[Page images and extracted text]
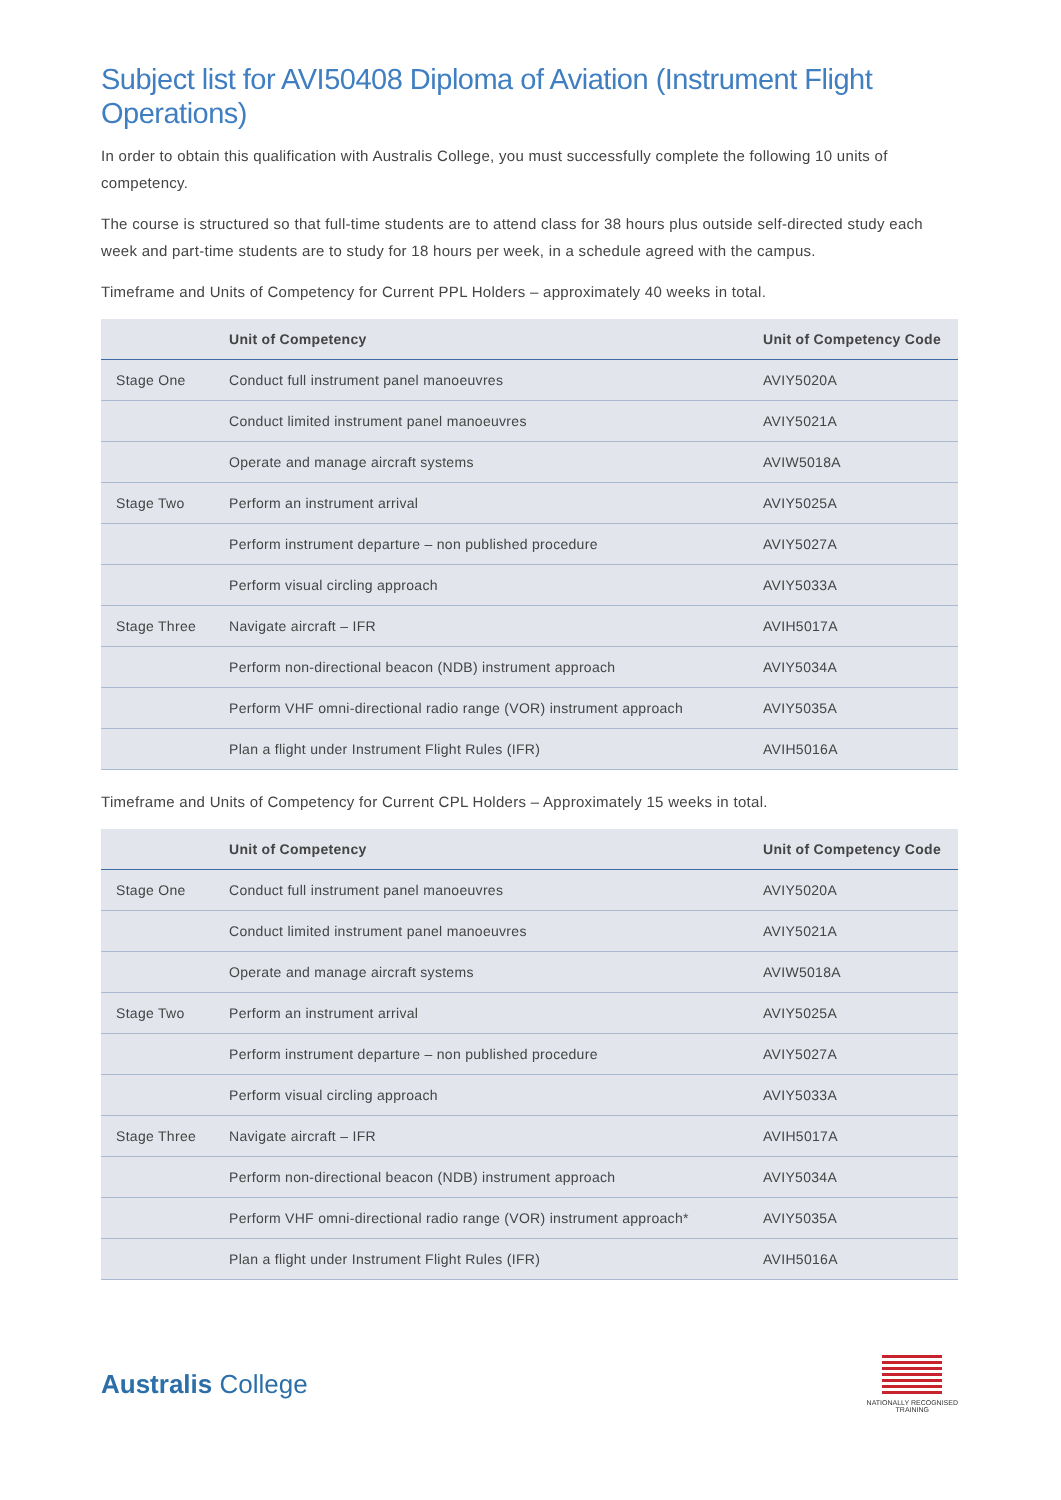Subject list for AVI50408 Diploma of Aviation (Instrument Flight Operations)
In order to obtain this qualification with Australis College, you must successfully complete the following 10 units of competency.
The course is structured so that full-time students are to attend class for 38 hours plus outside self-directed study each week and part-time students are to study for 18 hours per week, in a schedule agreed with the campus.
Timeframe and Units of Competency for Current PPL Holders – approximately 40 weeks in total.
| | Unit of Competency | Unit of Competency Code |
| --- | --- | --- |
| Stage One | Conduct full instrument panel manoeuvres | AVIY5020A |
| | Conduct limited instrument panel manoeuvres | AVIY5021A |
| | Operate and manage aircraft systems | AVIW5018A |
| Stage Two | Perform an instrument arrival | AVIY5025A |
| | Perform instrument departure – non published procedure | AVIY5027A |
| | Perform visual circling approach | AVIY5033A |
| Stage Three | Navigate aircraft – IFR | AVIH5017A |
| | Perform non-directional beacon (NDB) instrument approach | AVIY5034A |
| | Perform VHF omni-directional radio range (VOR) instrument approach | AVIY5035A |
| | Plan a flight under Instrument Flight Rules (IFR) | AVIH5016A |
Timeframe and Units of Competency for Current CPL Holders – Approximately 15 weeks in total.
| | Unit of Competency | Unit of Competency Code |
| --- | --- | --- |
| Stage One | Conduct full instrument panel manoeuvres | AVIY5020A |
| | Conduct limited instrument panel manoeuvres | AVIY5021A |
| | Operate and manage aircraft systems | AVIW5018A |
| Stage Two | Perform an instrument arrival | AVIY5025A |
| | Perform instrument departure – non published procedure | AVIY5027A |
| | Perform visual circling approach | AVIY5033A |
| Stage Three | Navigate aircraft – IFR | AVIH5017A |
| | Perform non-directional beacon (NDB) instrument approach | AVIY5034A |
| | Perform VHF omni-directional radio range (VOR) instrument approach* | AVIY5035A |
| | Plan a flight under Instrument Flight Rules (IFR) | AVIH5016A |
Australis College
NATIONALLY RECOGNISED
TRAINING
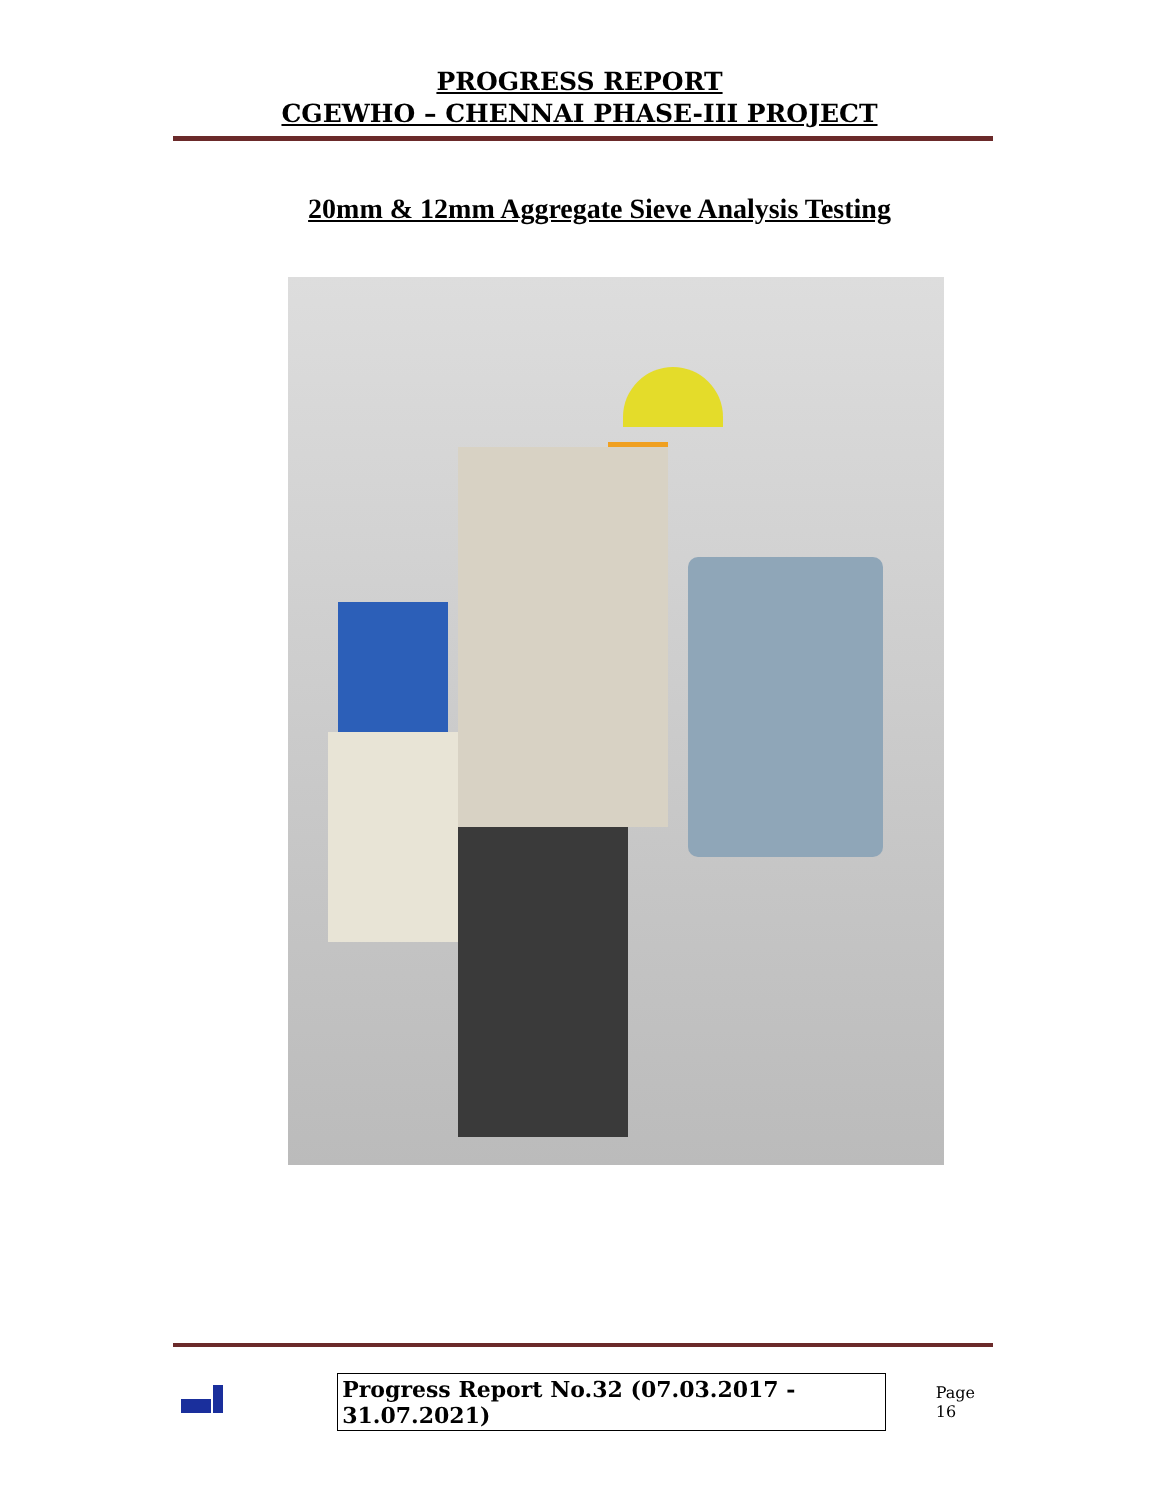PROGRESS REPORT
CGEWHO – CHENNAI PHASE-III PROJECT
20mm & 12mm Aggregate Sieve Analysis Testing
Progress Report No.32 (07.03.2017 - 31.07.2021) Page 16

What to produce ▸ A faithful copy of all the data above, without its pictures, is the expected result.

Result below ▸
Subject list for AVI50408 Diploma of Aviation (Instrument Flight Operations)
In order to obtain this qualification with Australis College, you must successfully complete the following 10 units of competency.
The course is structured so that full-time students are to attend class for 38 hours plus outside self-directed study each week and part-time students are to study for 18 hours per week, in a schedule agreed with the campus.
Timeframe and Units of Competency for Current PPL Holders – approximately 40 weeks in total.
| | Unit of Competency | Unit of Competency Code |
| --- | --- | --- |
| Stage One | Conduct full instrument panel manoeuvres | AVIY5020A |
| | Conduct limited instrument panel manoeuvres | AVIY5021A |
| | Operate and manage aircraft systems | AVIW5018A |
| Stage Two | Perform an instrument arrival | AVIY5025A |
| | Perform instrument departure – non published procedure | AVIY5027A |
| | Perform visual circling approach | AVIY5033A |
| Stage Three | Navigate aircraft – IFR | AVIH5017A |
| | Perform non-directional beacon (NDB) instrument approach | AVIY5034A |
| | Perform VHF omni-directional radio range (VOR) instrument approach | AVIY5035A |
| | Plan a flight under Instrument Flight Rules (IFR) | AVIH5016A |
Timeframe and Units of Competency for Current CPL Holders – Approximately 15 weeks in total.
| | Unit of Competency | Unit of Competency Code |
| --- | --- | --- |
| Stage One | Conduct full instrument panel manoeuvres | AVIY5020A |
| | Conduct limited instrument panel manoeuvres | AVIY5021A |
| | Operate and manage aircraft systems | AVIW5018A |
| Stage Two | Perform an instrument arrival | AVIY5025A |
| | Perform instrument departure – non published procedure | AVIY5027A |
| | Perform visual circling approach | AVIY5033A |
| Stage Three | Navigate aircraft – IFR | AVIH5017A |
| | Perform non-directional beacon (NDB) instrument approach | AVIY5034A |
| | Perform VHF omni-directional radio range (VOR) instrument approach* | AVIY5035A |
| | Plan a flight under Instrument Flight Rules (IFR) | AVIH5016A |
Australis College
NATIONALLY RECOGNISED
TRAINING
PROGRESS REPORT
CGEWHO – CHENNAI PHASE-III PROJECT
20mm & 12mm Aggregate Sieve Analysis Testing
Progress Report No.32 (07.03.2017 - 31.07.2021) Page 16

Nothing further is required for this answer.